Why can’t we supply transportation for our students, like Fairfield, our neighbor to the south, is doing?

Walter Seward

Hamilton

The problem Walter mentioned has nothing to do with race or illegals. It's about the children (all of them belong to us), and their safety.

Walter did a wonderful thing by taking time to write the letter. Not only should there be police stationed on the streets in and times in question, there should be lights, sidewalks, and places for the growing number of homeless people to get shelter.

School bus route improvement, and public transportation would be a bonus too.
Donna Mollaun
9:58 AM, 2/11/2010
But Hamiltucky has all those sculptures! You mean all the stupid statues aren't as useful as street lamps?
Uncle Andy
8:43 AM, 2/10/2010
Were the sex offenders there before you moved in? Maybe you should have done some research before you moved there - a primary concern for us is who our neighbors are. We also considered how our kids would get to school (I am fortunate enough to be able to get them there by car).

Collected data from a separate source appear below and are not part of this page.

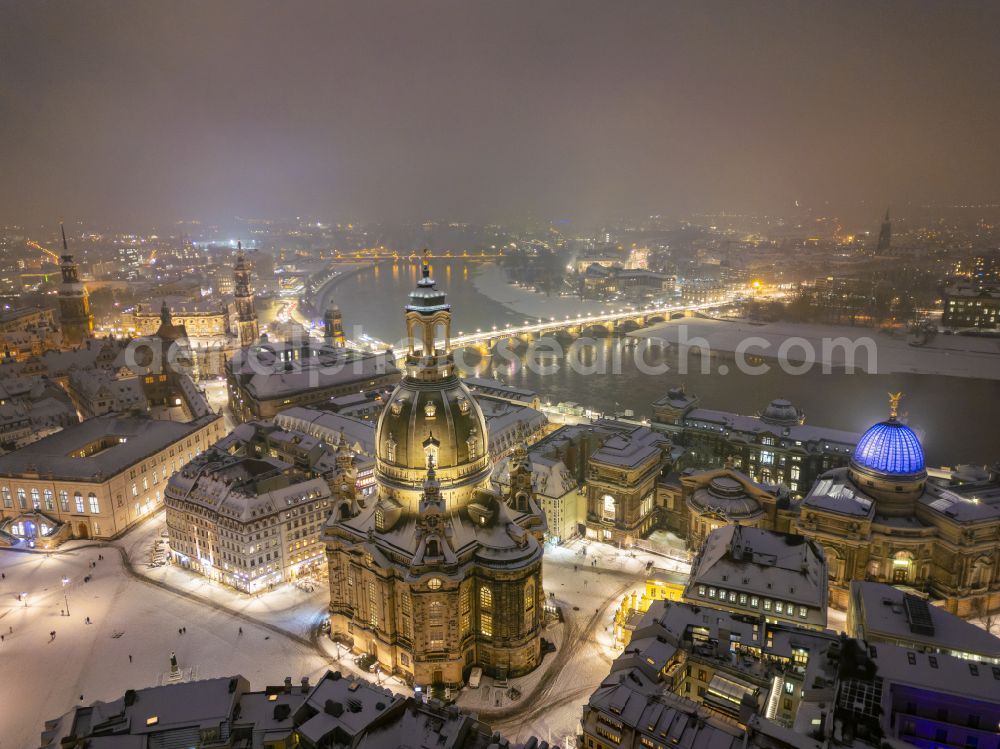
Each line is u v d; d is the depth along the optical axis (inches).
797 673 4650.6
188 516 7253.9
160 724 4126.5
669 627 5019.7
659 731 3986.2
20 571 7367.1
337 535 6033.5
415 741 3971.5
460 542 5674.2
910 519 6673.2
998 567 6373.0
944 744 4212.6
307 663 5831.7
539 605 5846.5
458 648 5516.7
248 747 4087.1
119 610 6599.4
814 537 6697.8
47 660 5831.7
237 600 6791.3
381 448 5994.1
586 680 5595.5
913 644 5004.9
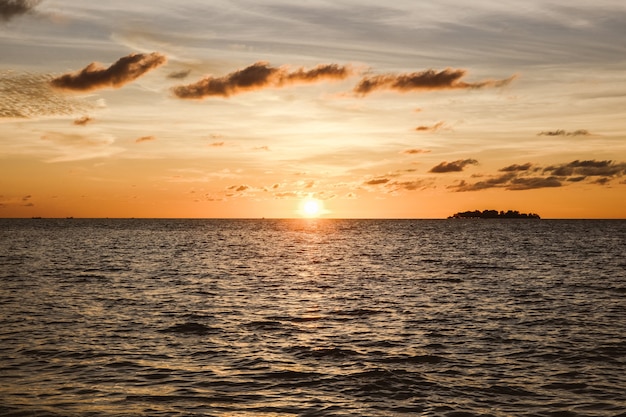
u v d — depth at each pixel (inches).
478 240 5339.6
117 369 842.8
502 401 714.2
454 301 1530.5
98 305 1419.8
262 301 1528.1
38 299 1501.0
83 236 5930.1
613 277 2127.2
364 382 790.5
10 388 743.1
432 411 678.5
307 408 687.1
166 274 2229.3
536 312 1350.9
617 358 919.7
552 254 3405.5
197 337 1068.5
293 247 4256.9
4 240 4948.3
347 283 1964.8
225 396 729.0
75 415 649.0
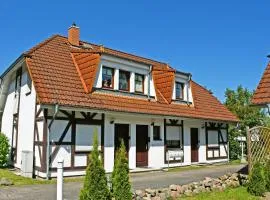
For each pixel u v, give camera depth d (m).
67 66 17.69
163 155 20.44
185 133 22.33
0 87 21.81
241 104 33.00
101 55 17.44
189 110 22.23
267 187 11.63
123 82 18.92
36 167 15.55
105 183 7.91
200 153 23.47
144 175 16.72
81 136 16.16
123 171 8.50
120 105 17.47
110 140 17.39
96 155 7.96
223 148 25.75
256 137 12.66
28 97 17.59
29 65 15.94
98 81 17.34
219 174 17.16
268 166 12.16
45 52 17.70
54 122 15.33
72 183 13.73
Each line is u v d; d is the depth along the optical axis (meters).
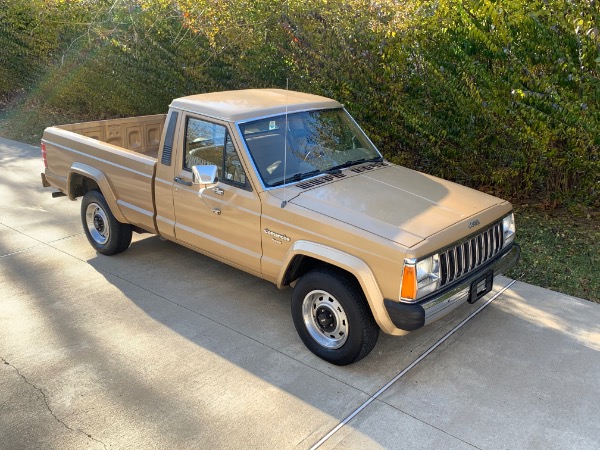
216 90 9.70
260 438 3.71
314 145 5.18
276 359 4.56
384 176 5.05
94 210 6.50
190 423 3.85
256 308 5.35
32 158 10.80
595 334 4.84
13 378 4.33
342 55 7.43
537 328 4.95
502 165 7.04
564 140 6.47
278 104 5.25
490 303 5.38
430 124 7.05
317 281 4.35
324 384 4.24
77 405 4.04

Unfortunately it probably will take a child getting seriously hurt or killed before they will install a sidewalk - the light at Main in front of Fillmore came about that way.
question
8:29 AM, 2/10/2010
I had 2 teenagers attend High School from Gordon Smith Blvd. wrote 2 letters to the editor published saying exactly the same thing and nobody cared and this was years ago. My same concerns were the sex offenders in the area, the path through the woods. Either change the school times so they are walking in daylight o or improve conditions with lighting and sidewalks. It will take a child being killed on that hill by a car or someones daughter being raped by a sick sex offender.
Sandra Bowers
11:07 PM, 2/9/2010
it doesant bennifit any illegal mexicans.if you could prove that just one little illegal mexican walked up the hill on eaton rd.they would put a sidewalk in so fast it would make your head spin.or if an illegal gets run over and is killed on eaton rd.they will send the driver to prison for ten years.then give his illegal family fifty million dollars and send them to governers hill to live in an (illegal mexican built home) for free.